Friday, December 30, 2016 9:14 AM / FBNQuest Research
We have little festive cheer to share as the year closes although we can detect some green shoots of recovery. The economy has contracted for three quarters in a row, and headline inflation accelerated for ten successive months on a y/y basis.
Monetary policy has been blunted while the CBN continues to manage the interbank exchange rate despite the said liberalisation in June. In these circumstances offshore investors remain on the sidelines, waiting for some positive signals to warrant their market re-entry.
The FGN is not wedded to the free market. It introduces reforms when the alternative is unpalatable. On this basis, it hiked the ceiling on the retail price of gasoline in May and the CBN announced the liberalisation.
At some point in Q1 2017 the FGN will conclude its third sale of Eurobonds. The timing remains favourable. The yields on the July ‘18s and July ‘23s have eased to about 4% and 7% respectively.
Over time, other inflows will materialize. These could include sizeable multilateral loans, an asset sale or two and advance payments for crude oil. Ours is the scenario of the piecemeal solution to the exchange rate impasse.
A number of transactions finally triggers the autonomous inflows on a scale to make the liberalisation a reality. The regime may not be floating but could then be termed “market-driven” (to use the CBN’s own words). This process would be more rapid, as the Egyptian example shows, if the FGN was prepared to take IMF loans. Such a step, however, is off-limits for historic reasons.

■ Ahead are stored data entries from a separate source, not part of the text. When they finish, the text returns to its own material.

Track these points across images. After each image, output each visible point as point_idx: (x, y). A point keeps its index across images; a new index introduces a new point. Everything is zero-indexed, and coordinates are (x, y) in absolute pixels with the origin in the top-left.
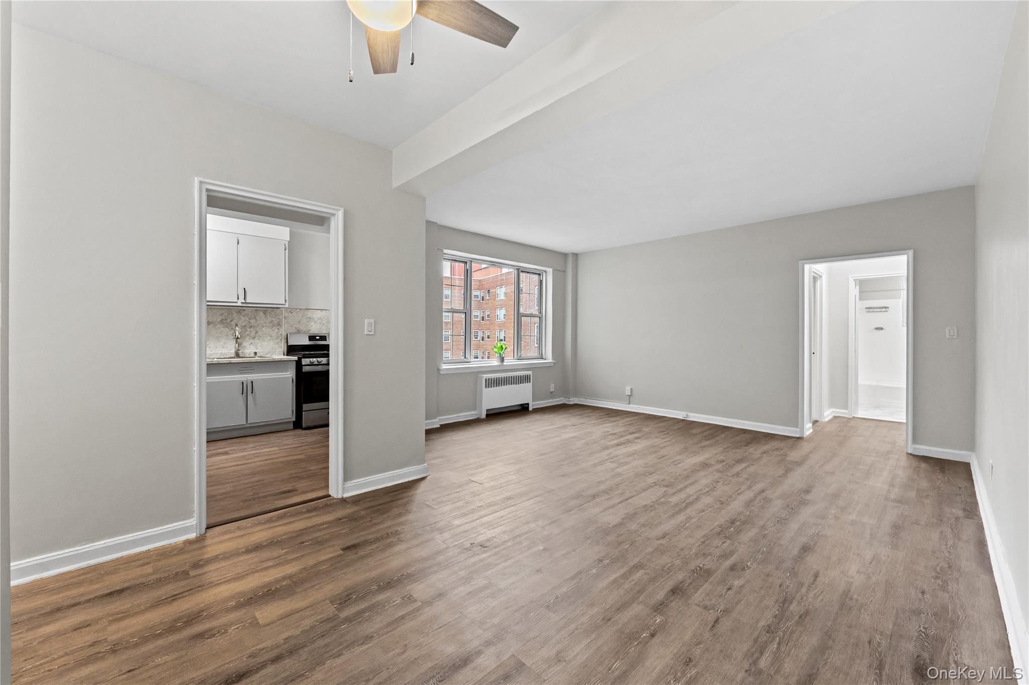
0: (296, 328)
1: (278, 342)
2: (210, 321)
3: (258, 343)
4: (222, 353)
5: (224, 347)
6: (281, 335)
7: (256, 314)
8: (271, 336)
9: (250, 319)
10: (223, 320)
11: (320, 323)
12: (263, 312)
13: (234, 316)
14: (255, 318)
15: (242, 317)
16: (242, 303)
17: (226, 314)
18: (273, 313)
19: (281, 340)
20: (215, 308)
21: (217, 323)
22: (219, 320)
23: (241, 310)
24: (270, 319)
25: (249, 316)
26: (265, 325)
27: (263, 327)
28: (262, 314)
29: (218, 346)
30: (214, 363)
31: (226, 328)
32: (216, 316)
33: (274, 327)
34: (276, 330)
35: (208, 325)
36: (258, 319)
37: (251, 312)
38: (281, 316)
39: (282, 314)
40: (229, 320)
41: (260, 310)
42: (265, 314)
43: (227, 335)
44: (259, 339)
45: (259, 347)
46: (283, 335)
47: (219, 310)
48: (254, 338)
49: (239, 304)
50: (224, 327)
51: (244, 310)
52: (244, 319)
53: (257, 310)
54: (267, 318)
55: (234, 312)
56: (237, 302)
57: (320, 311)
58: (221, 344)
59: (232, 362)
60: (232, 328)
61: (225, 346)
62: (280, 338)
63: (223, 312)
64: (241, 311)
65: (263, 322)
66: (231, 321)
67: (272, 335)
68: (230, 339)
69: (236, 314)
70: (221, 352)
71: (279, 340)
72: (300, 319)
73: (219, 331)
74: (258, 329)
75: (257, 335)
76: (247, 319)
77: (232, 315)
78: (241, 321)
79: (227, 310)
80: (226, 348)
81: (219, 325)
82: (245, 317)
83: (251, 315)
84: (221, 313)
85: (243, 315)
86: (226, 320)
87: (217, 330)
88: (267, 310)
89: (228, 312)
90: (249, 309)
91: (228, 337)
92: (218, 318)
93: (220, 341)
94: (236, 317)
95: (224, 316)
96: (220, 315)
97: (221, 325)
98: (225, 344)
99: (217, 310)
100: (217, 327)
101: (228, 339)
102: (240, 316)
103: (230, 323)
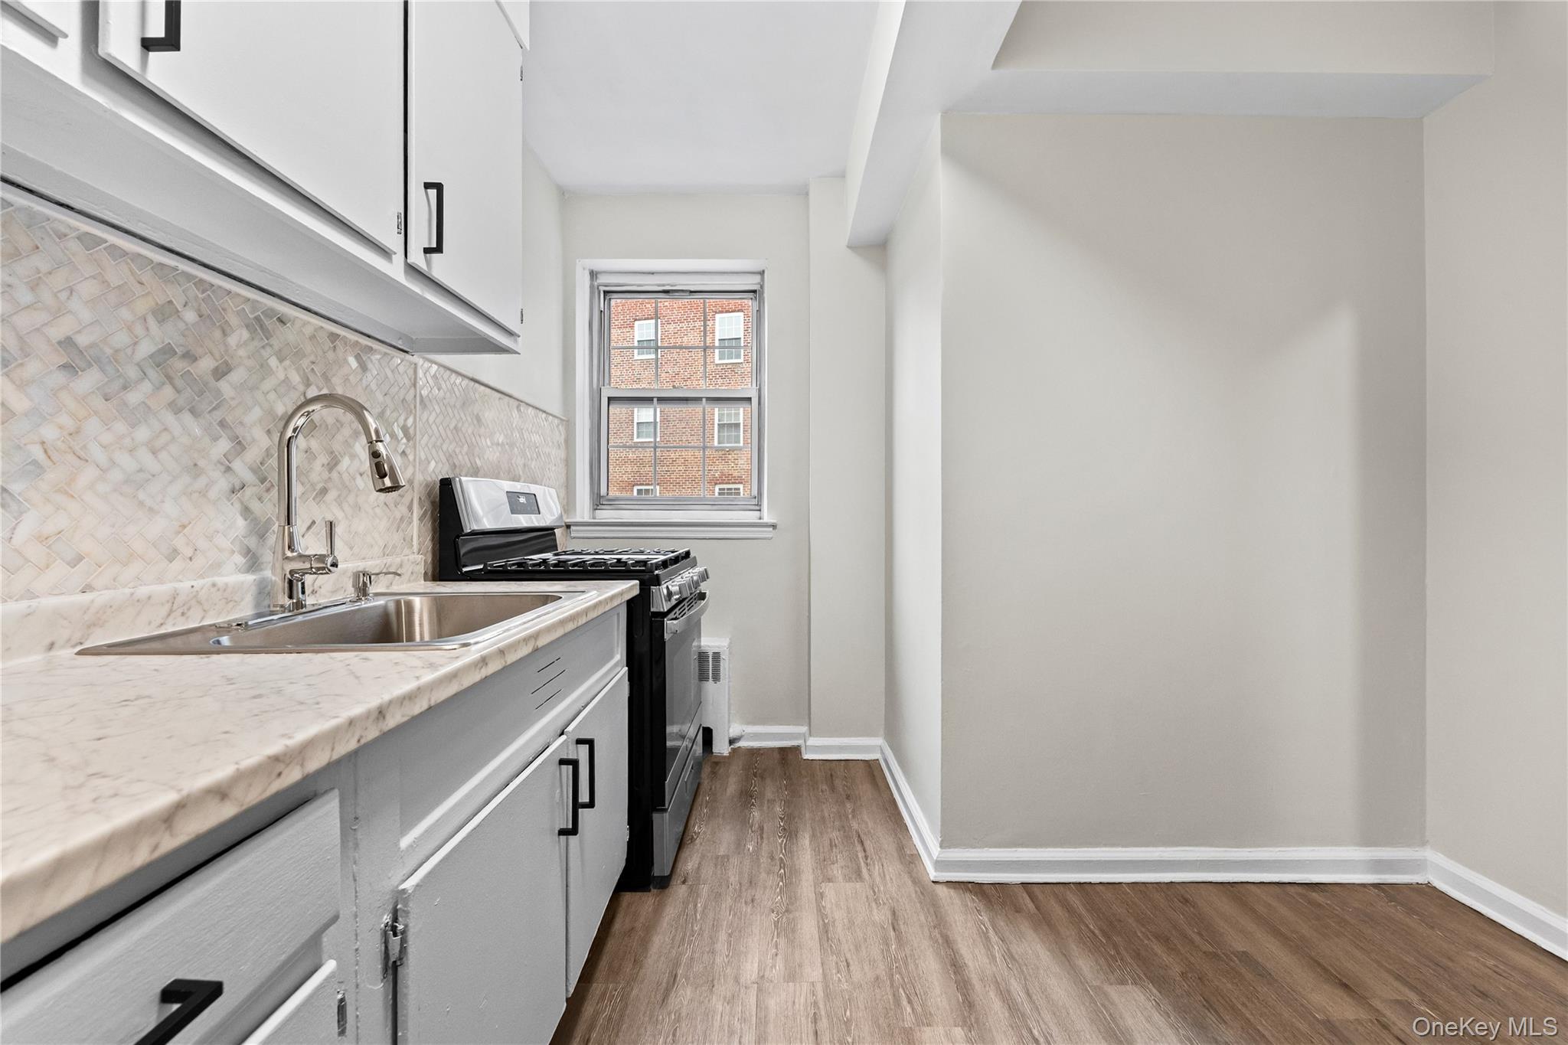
0: (449, 457)
1: (402, 519)
2: (81, 340)
4: (175, 596)
5: (173, 555)
7: (330, 355)
10: (168, 351)
12: (358, 357)
13: (232, 340)
15: (273, 362)
16: (413, 271)
17: (190, 316)
18: (387, 373)
19: (410, 508)
21: (132, 373)
22: (146, 349)
23: (270, 313)
24: (378, 397)
25: (304, 364)
28: (352, 362)
29: (138, 545)
31: (187, 417)
32: (125, 313)
35: (68, 368)
37: (313, 337)
38: (411, 393)
39: (413, 385)
40: (206, 364)
41: (343, 339)
42: (362, 367)
43: (195, 470)
44: (339, 501)
46: (416, 484)
47: (147, 276)
48: (324, 491)
49: (396, 271)
50: (175, 408)
51: (281, 321)
52: (281, 376)
53: (333, 337)
55: (233, 319)
56: (387, 254)
57: (497, 394)
58: (156, 527)
60: (222, 424)
61: (179, 542)
62: (407, 500)
63: (176, 294)
64: (267, 322)
68: (213, 494)
69: (245, 334)
70: (166, 588)
71: (404, 509)
72: (457, 416)
73: (142, 434)
74: (337, 446)
75: (334, 474)
76: (295, 378)
77: (224, 334)
78: (268, 385)
79: (194, 291)
80: (191, 559)
81: (146, 387)
82: (287, 363)
83: (312, 358)
84: (161, 300)
85: (276, 348)
86: (190, 357)
87: (133, 426)
88: (371, 349)
89: (206, 311)
90: (305, 324)
91: (202, 481)
92: (139, 330)
93: (151, 509)
94: (242, 352)
95: (181, 326)
96: (154, 312)
97: (158, 388)
98: (184, 527)
99: (131, 271)
100: (134, 397)
101: (203, 493)
102: (265, 353)
103: (212, 382)
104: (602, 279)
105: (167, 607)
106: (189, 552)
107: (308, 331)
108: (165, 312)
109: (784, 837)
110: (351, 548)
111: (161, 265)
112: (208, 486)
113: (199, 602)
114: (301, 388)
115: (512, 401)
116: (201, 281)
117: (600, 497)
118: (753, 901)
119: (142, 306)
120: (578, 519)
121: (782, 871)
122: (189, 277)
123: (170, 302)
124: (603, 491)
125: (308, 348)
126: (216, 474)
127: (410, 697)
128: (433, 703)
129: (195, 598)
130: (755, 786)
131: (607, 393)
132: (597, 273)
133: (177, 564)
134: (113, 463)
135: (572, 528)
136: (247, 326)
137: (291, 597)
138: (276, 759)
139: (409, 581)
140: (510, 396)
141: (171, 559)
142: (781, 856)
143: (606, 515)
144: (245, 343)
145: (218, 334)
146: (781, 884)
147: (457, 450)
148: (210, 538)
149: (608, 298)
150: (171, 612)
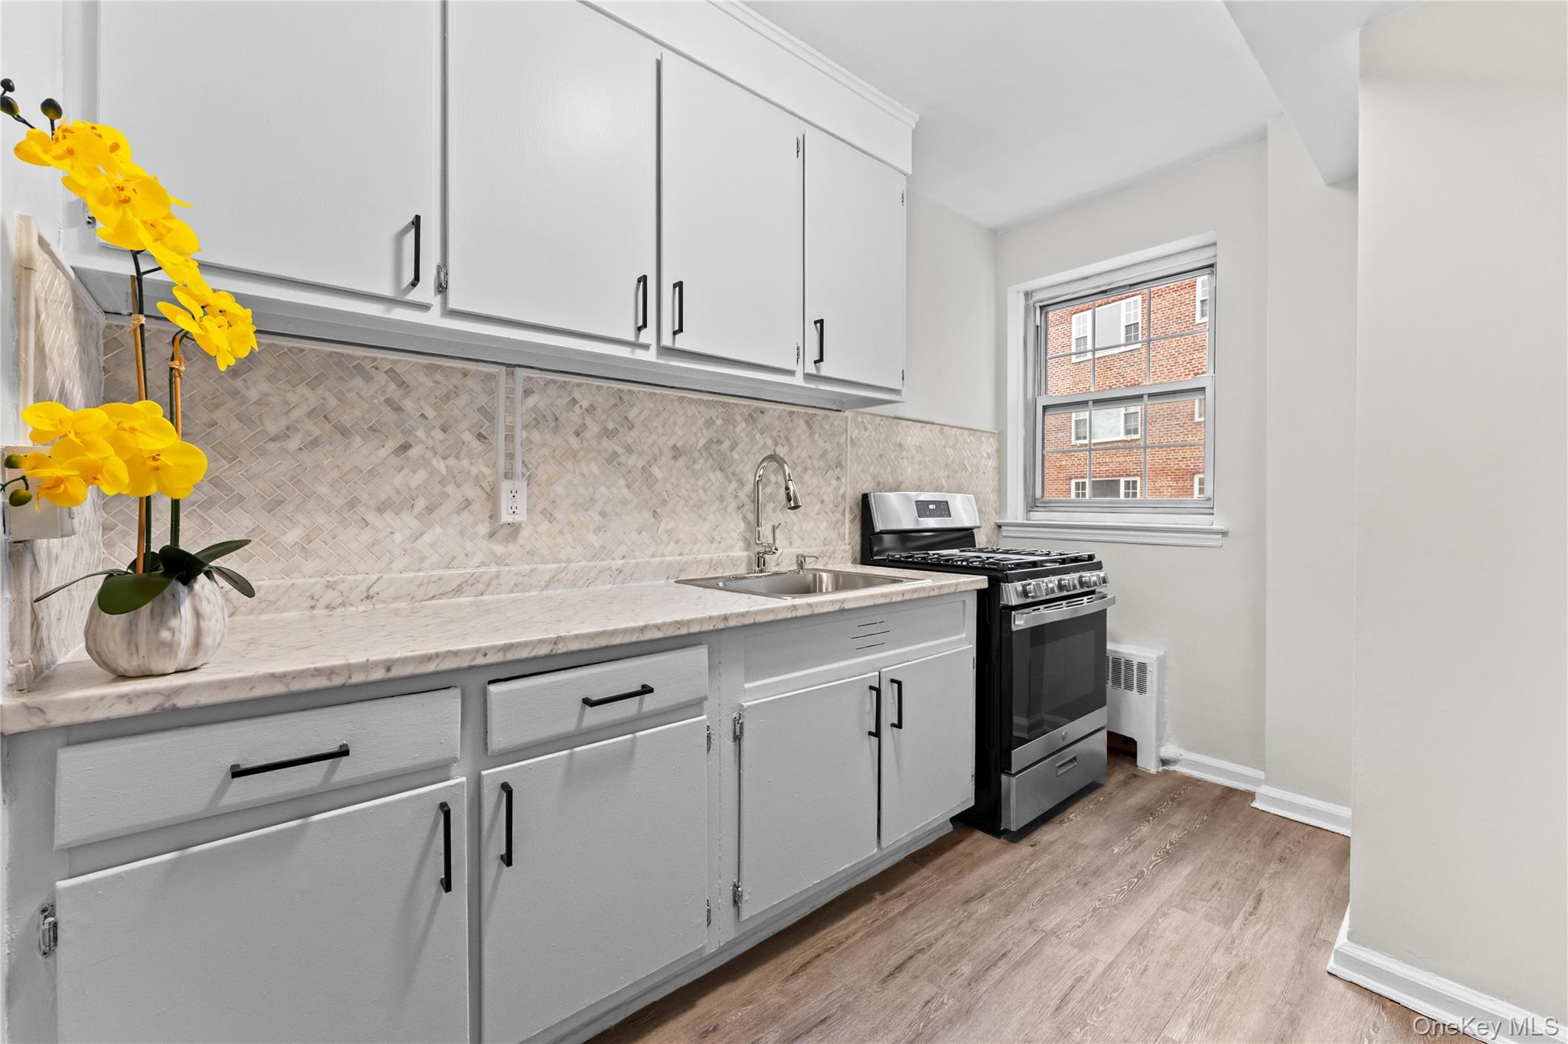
0: (874, 478)
1: (837, 522)
2: (679, 444)
3: (794, 524)
4: (712, 560)
5: (712, 540)
6: (844, 496)
7: (790, 425)
8: (823, 502)
9: (776, 444)
10: (710, 442)
11: (920, 463)
12: (807, 422)
13: (738, 430)
14: (787, 438)
15: (758, 436)
16: (808, 377)
17: (719, 422)
18: (827, 427)
19: (843, 514)
20: (691, 401)
21: (696, 455)
22: (702, 442)
23: (758, 410)
24: (821, 444)
25: (775, 433)
26: (809, 462)
27: (806, 469)
28: (803, 425)
29: (699, 536)
30: (800, 613)
31: (718, 473)
32: (694, 429)
33: (830, 473)
34: (834, 482)
35: (675, 458)
36: (795, 444)
38: (844, 436)
39: (846, 431)
40: (726, 444)
41: (798, 414)
42: (810, 427)
43: (722, 498)
45: (795, 537)
46: (847, 498)
47: (702, 408)
49: (798, 380)
50: (713, 469)
51: (761, 412)
52: (762, 442)
53: (791, 413)
54: (814, 442)
55: (738, 418)
56: (791, 373)
57: (920, 425)
58: (706, 527)
59: (847, 606)
60: (733, 474)
61: (715, 534)
62: (841, 509)
63: (712, 413)
64: (754, 415)
65: (804, 454)
66: (732, 448)
67: (826, 498)
68: (729, 510)
69: (744, 424)
70: (709, 556)
71: (838, 515)
72: (881, 446)
73: (701, 483)
76: (770, 442)
77: (735, 427)
79: (721, 409)
80: (720, 543)
81: (702, 461)
82: (765, 435)
83: (779, 429)
84: (708, 417)
85: (759, 428)
86: (720, 442)
87: (697, 480)
88: (815, 414)
89: (726, 417)
90: (775, 410)
91: (725, 503)
92: (699, 435)
93: (704, 519)
94: (743, 435)
95: (715, 428)
96: (704, 425)
97: (707, 460)
98: (717, 527)
99: (696, 408)
100: (697, 467)
101: (725, 509)
102: (754, 432)
103: (729, 453)
104: (1037, 297)
105: (709, 565)
106: (719, 540)
107: (777, 414)
108: (709, 423)
109: (1161, 858)
110: (802, 540)
111: (708, 401)
112: (727, 506)
113: (721, 564)
114: (773, 447)
115: (934, 427)
116: (724, 403)
117: (1035, 499)
118: (1086, 884)
119: (701, 422)
120: (1009, 520)
121: (1136, 880)
122: (718, 402)
123: (711, 417)
124: (1038, 494)
125: (776, 423)
126: (730, 499)
127: (743, 615)
128: (757, 621)
129: (720, 563)
130: (1165, 808)
131: (1042, 401)
132: (1032, 292)
133: (715, 545)
134: (690, 498)
135: (1003, 528)
136: (745, 420)
137: (758, 567)
138: (677, 622)
139: (840, 563)
140: (933, 423)
141: (712, 543)
142: (1145, 870)
143: (1039, 517)
144: (745, 429)
145: (731, 427)
146: (1126, 887)
147: (882, 472)
148: (728, 533)
149: (1044, 312)
150: (710, 568)
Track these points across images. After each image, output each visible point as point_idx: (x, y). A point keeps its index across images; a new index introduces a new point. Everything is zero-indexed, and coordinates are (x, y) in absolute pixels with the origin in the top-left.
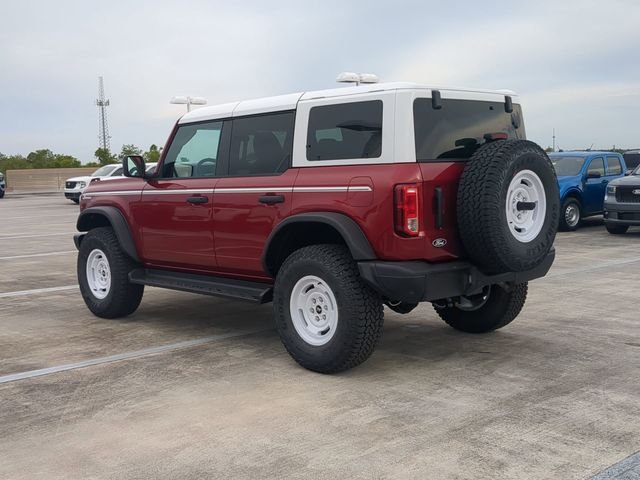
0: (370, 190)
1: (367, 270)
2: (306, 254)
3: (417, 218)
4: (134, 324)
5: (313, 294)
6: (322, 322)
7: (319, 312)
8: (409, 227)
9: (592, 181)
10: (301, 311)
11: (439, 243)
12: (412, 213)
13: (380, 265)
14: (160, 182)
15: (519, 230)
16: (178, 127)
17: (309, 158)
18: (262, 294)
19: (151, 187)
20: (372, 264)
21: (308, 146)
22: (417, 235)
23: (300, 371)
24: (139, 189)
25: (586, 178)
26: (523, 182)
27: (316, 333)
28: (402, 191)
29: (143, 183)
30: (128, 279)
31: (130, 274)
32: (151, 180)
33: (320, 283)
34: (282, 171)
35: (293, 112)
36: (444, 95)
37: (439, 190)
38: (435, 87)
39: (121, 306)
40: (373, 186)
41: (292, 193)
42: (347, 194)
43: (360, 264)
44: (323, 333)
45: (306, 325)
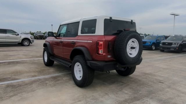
1: (89, 63)
2: (77, 57)
3: (102, 50)
4: (51, 68)
5: (79, 67)
6: (80, 74)
7: (80, 72)
8: (100, 52)
9: (158, 41)
10: (76, 71)
11: (109, 56)
12: (101, 48)
13: (92, 62)
14: (57, 38)
15: (131, 54)
16: (60, 26)
17: (81, 33)
20: (90, 61)
21: (81, 30)
22: (102, 54)
23: (75, 85)
25: (157, 40)
26: (133, 42)
28: (99, 43)
29: (54, 38)
30: (49, 58)
31: (50, 57)
32: (56, 37)
34: (76, 36)
35: (79, 22)
36: (113, 18)
37: (110, 43)
38: (111, 16)
39: (49, 64)
40: (92, 41)
41: (77, 42)
42: (87, 42)
43: (87, 61)
44: (80, 77)
45: (77, 74)
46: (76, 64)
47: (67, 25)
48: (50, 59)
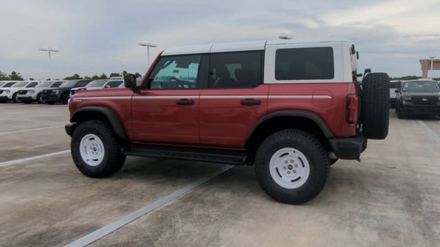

The pick-up in the oil price following the OPEC agreement in Vienna and the pledge to production restraint by some leading non-OPEC players, led by Russia, has been timely, giving the authorities a little room for manoeuvre.
The FGN’s contribution to Nigeria’s emergence from recession is its expansionary fiscal stance. Its good record for capital releases this year should be noted, given the obvious constraints on revenue collection.
We see GDP growth of 2% in 2017. This is far from transformative, particularly when we recall the higher rate of population growth. It would look rather better if the FGN achieved a lasting settlement in the Niger Delta, and if the National Assembly facilitated a smooth and prompt passage of the 2017 budget.